From a programming perspective, an identical question asked in the relevant Github repo back in 2017 was answered negatively:
[Question]
I have a data frame that I want to apply smote to but I wish to only use a subset of the columns. The other columns contain additional data for each sample and I want each new sample to contain the original info as well
[Answer]
There is no way to do that apart of extracting the column in a new matrix and process it with SMOTE.
Even if you generate a new samples you have to decide what to put as values there so I don't see how such feature can be added
Answering from a modelling perspective, this is not a good idea and, even if you could find a programming workaround, you should not attempt it - and arguably, this is the reason why the developer of imbalanced-learn
above was dismissive even in the thought of adding such a feature in the SMOTE implementation.
Why is that? Well, synthetic oversampling algorithms, like SMOTE, essentially use some variant of a k-nn approach in order to create artificial samples "between" the existing ones. Given this approach, it goes without saying that, in order for these artificial samples to be indeed "between" the real ones (in a k-nn sense), all the existing (numerical) features must be taken into account.

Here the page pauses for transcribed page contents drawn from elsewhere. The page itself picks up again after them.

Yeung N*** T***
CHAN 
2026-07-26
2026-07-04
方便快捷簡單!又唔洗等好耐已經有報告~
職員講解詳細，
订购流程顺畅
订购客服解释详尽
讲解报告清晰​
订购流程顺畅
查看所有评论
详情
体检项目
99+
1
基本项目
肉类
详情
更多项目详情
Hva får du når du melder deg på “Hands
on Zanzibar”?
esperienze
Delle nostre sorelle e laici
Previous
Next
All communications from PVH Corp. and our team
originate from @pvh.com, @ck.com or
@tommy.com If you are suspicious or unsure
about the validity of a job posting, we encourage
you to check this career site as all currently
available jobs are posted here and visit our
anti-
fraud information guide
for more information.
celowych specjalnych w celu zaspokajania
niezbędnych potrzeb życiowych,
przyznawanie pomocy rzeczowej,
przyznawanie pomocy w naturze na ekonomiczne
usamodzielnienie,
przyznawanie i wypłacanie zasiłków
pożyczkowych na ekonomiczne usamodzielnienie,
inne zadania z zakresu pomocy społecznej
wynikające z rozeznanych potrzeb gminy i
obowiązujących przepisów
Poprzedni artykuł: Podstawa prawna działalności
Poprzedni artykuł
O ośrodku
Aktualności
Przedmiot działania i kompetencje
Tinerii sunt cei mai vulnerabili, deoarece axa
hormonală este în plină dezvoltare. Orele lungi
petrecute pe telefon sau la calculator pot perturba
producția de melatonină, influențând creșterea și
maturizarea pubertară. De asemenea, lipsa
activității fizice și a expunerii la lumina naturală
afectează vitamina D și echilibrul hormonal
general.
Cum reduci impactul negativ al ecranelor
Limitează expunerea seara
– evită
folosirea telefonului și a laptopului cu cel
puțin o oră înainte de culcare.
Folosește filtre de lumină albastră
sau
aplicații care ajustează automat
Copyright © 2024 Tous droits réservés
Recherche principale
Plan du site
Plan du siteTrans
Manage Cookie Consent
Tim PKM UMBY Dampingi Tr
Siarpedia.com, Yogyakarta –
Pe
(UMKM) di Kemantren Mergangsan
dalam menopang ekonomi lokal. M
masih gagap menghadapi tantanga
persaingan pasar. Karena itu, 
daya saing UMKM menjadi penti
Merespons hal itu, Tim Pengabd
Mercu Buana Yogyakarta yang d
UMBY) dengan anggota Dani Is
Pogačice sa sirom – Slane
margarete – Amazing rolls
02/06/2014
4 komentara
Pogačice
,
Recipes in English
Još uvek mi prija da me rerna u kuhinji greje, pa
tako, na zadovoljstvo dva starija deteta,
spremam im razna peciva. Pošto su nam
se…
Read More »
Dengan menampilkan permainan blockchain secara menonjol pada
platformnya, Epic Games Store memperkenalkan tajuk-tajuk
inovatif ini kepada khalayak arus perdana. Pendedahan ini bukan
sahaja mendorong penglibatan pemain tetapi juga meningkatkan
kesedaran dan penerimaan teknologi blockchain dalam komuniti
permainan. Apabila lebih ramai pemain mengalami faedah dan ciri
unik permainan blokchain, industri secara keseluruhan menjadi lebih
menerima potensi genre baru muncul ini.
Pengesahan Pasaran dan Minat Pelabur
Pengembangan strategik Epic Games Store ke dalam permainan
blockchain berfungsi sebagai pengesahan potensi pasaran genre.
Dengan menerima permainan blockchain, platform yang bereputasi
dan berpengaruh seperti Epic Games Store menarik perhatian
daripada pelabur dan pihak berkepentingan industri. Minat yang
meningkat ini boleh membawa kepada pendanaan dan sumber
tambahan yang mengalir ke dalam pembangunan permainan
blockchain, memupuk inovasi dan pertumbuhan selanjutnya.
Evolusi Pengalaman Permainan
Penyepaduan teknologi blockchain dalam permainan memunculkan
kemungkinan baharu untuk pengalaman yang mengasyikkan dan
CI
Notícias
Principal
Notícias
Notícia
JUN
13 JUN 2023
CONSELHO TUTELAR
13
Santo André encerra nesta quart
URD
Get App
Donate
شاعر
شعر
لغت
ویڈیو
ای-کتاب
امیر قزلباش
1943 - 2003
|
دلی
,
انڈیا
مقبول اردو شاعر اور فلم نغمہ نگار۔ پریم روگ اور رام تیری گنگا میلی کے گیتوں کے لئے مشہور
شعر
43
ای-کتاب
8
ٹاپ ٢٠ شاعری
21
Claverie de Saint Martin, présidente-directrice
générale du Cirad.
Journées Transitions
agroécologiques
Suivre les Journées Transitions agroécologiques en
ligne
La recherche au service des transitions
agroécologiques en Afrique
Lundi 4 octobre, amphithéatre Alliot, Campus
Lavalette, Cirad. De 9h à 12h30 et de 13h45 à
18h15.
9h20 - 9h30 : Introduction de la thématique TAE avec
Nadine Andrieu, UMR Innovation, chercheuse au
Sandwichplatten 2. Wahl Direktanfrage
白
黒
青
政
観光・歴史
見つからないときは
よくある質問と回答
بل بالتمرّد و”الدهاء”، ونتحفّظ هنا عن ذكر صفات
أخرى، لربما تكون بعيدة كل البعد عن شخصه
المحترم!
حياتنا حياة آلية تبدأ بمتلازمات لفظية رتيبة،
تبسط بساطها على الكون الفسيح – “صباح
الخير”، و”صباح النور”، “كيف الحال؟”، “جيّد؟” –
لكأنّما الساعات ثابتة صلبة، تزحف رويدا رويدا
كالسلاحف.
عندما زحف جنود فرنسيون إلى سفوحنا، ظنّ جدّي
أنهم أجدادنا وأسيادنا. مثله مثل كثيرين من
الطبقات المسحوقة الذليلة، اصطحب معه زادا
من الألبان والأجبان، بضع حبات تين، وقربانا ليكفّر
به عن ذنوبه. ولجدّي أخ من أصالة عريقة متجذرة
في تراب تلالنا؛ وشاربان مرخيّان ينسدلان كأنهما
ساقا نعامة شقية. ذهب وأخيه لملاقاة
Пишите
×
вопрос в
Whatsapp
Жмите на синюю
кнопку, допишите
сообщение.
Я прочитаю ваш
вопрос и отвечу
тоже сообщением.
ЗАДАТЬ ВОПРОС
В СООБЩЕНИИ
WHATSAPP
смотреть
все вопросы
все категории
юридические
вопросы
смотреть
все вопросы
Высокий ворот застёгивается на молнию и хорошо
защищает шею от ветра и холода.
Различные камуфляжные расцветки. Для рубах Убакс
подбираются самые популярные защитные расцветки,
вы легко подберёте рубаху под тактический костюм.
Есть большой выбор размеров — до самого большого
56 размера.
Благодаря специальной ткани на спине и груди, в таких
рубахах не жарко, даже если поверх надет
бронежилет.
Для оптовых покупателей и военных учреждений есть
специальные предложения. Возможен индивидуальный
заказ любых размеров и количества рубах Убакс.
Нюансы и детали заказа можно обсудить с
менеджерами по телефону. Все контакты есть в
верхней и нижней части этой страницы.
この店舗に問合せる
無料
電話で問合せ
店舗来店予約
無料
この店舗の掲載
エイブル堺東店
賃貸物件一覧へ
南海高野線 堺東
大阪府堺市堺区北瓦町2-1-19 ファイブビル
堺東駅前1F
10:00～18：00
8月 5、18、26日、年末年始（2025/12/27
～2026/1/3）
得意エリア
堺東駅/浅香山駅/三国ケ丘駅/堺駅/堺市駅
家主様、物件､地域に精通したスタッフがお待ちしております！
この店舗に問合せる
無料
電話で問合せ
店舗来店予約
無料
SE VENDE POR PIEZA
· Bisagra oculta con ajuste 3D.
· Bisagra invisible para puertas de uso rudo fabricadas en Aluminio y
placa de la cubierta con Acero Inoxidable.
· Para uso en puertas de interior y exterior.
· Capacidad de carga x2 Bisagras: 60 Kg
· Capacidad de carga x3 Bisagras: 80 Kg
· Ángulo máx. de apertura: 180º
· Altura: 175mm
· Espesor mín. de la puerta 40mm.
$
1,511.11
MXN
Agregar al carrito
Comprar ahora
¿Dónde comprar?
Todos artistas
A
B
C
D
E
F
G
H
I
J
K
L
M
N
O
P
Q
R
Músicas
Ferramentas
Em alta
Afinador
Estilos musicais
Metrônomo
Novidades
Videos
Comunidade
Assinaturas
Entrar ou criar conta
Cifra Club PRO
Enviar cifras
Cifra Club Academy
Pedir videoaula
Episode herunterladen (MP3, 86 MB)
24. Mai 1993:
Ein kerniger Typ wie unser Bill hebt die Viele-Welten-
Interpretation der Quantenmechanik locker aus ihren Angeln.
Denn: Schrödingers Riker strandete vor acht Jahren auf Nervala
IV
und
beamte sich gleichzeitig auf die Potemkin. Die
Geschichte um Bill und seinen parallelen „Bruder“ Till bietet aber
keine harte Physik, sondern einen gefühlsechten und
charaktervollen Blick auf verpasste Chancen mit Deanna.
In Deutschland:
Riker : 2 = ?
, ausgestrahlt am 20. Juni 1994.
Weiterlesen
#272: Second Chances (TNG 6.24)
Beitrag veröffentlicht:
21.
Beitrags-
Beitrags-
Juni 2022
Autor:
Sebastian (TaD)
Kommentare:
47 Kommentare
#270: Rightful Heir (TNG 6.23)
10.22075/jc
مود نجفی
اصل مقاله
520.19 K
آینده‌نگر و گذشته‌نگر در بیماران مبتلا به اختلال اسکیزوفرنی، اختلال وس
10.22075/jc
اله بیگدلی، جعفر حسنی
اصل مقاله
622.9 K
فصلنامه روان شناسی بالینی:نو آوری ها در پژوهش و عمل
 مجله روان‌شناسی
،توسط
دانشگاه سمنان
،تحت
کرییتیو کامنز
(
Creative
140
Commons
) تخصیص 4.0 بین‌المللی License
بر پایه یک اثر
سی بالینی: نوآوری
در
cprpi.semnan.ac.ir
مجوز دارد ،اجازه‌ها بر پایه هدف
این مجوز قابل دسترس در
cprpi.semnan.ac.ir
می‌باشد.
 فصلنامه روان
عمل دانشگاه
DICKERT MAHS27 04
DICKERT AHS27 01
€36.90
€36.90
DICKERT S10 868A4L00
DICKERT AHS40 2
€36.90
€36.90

If, by employing some programming alchemy, you manage at the end to produce new SMOTE samples based only on a subset of your features, putting the unused features back in will destroy any notion of proximity and "betweenness" of these artificial samples to the real ones, thus compromising the whole enterprise by inserting a huge bias in your training set.
In short:
If you think your Month
and year
are indeed useful features, just include them in SMOTE; you may get some nonsensical artificial samples, but this should not be considered a (big) problem for the purpose here.
If not, then maybe you should consider removing them altogether from your training.